To investigate the associations between IBD and the occurrence of different competing events during follow-up, we specified a multi-state model with the following states: initial (start of follow-up), pancreatic cancer, pancreatic cancer death and death from other causes. Individuals started in the initial state, and were considered censored at the date of emigration, or at the end of the study period. We estimated the cause-specific cumulative incidence rates for the transitions: initial to pancreatic cancer, initial to pancreatic cancer death, initial to other death, pancreatic cancer to pancreatic cancer death, pancreatic cancer to other death, using the Aalen-Johansen estimator.[43] We computed adjusted transition HRs for each of those transitions using a series of Cox regression models, adjusted for the same covariates as above and additionally adjusting for tumour stage for the transitions from pancreatic cancer. Finally, we assessed the time-varying association between IBD and each of the transition hazards using the semi-parametric additive hazards model[44] as implemented in the timereg R package.[45] These models allowed for a time-varying effect of IBD on each transition hazard and were adjusted for time-invariant effects of sex, age at diagnosis, year of IBD diagnosis and country.

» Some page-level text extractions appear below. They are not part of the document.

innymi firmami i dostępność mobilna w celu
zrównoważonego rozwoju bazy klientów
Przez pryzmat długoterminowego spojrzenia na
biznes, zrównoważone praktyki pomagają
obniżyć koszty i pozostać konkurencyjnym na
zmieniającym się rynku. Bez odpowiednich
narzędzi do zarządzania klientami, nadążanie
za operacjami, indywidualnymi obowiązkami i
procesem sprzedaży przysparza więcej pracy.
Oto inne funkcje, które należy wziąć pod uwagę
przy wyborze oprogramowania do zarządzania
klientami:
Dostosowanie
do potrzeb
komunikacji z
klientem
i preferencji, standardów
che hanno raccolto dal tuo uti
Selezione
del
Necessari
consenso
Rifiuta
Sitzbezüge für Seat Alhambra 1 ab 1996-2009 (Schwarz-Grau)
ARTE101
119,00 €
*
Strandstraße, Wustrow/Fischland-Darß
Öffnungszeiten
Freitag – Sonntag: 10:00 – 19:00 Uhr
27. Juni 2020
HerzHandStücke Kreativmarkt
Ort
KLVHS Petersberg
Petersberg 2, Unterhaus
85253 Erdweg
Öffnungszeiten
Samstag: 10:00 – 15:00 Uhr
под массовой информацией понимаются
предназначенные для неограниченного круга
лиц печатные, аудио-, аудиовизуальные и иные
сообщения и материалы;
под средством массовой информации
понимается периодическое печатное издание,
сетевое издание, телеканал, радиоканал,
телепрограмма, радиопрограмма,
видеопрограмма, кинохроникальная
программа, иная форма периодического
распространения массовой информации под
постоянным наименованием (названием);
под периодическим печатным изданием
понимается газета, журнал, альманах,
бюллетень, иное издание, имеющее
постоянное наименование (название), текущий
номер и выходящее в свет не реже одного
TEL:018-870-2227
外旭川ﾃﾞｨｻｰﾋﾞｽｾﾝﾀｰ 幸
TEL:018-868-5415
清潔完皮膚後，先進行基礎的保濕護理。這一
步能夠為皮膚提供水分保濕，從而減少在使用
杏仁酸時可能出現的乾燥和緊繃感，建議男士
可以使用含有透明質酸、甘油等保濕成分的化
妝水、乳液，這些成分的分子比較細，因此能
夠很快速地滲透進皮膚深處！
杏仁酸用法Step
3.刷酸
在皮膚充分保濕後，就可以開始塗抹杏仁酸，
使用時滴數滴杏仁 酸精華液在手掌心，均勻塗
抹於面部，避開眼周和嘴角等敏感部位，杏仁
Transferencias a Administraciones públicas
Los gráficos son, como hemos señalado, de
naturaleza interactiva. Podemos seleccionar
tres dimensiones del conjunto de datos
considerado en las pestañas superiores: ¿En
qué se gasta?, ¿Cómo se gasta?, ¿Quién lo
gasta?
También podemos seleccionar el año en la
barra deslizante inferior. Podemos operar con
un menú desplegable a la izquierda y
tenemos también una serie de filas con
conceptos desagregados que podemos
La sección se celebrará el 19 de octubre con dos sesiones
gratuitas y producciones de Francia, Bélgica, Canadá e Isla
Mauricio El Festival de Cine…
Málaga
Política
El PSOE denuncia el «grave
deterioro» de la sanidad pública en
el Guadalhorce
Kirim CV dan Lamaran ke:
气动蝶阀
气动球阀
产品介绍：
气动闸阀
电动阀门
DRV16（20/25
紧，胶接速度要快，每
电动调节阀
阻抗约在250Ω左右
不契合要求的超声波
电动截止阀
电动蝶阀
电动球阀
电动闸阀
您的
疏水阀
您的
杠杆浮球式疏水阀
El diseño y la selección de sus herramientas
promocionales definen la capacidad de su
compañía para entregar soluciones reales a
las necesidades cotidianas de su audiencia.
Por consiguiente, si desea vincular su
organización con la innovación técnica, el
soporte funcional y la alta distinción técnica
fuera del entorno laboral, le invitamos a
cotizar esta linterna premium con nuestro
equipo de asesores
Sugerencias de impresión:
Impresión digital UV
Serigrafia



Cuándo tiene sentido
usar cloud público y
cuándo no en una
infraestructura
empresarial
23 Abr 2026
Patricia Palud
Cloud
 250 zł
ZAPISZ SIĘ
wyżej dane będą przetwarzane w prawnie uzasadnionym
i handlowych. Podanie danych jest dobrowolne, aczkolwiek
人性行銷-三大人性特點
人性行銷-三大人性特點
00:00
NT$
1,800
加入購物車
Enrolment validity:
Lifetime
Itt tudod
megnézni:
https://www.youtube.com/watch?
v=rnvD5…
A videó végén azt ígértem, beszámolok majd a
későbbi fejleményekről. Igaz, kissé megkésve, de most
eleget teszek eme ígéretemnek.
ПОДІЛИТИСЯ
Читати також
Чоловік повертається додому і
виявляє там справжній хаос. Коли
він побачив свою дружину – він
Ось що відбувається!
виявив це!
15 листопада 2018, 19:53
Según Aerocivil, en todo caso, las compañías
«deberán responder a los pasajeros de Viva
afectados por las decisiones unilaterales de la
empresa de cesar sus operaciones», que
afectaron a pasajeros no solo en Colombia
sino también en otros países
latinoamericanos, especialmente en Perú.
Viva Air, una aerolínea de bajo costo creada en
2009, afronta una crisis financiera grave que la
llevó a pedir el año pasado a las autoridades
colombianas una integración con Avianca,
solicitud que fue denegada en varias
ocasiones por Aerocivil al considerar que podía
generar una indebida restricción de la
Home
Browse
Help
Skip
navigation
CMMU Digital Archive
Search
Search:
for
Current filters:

Quantitative Bias Analysis. We conducted a sensitivity analysis for the HRs of IBD for pancreatic cancer to unmeasured confounding due to smoking using the quantitative bias analysis.[46] The figures display the estimated HRs that would have been observed (y-axis), if smoking were measured and had a particular association with the exposure and the outcome.

R statistical software (version 3.6.1, R Foundation for Statistical Computing, Vienna, Austria) and the survival package (version 2.38, Therneau, T (2015), were used for the analyses.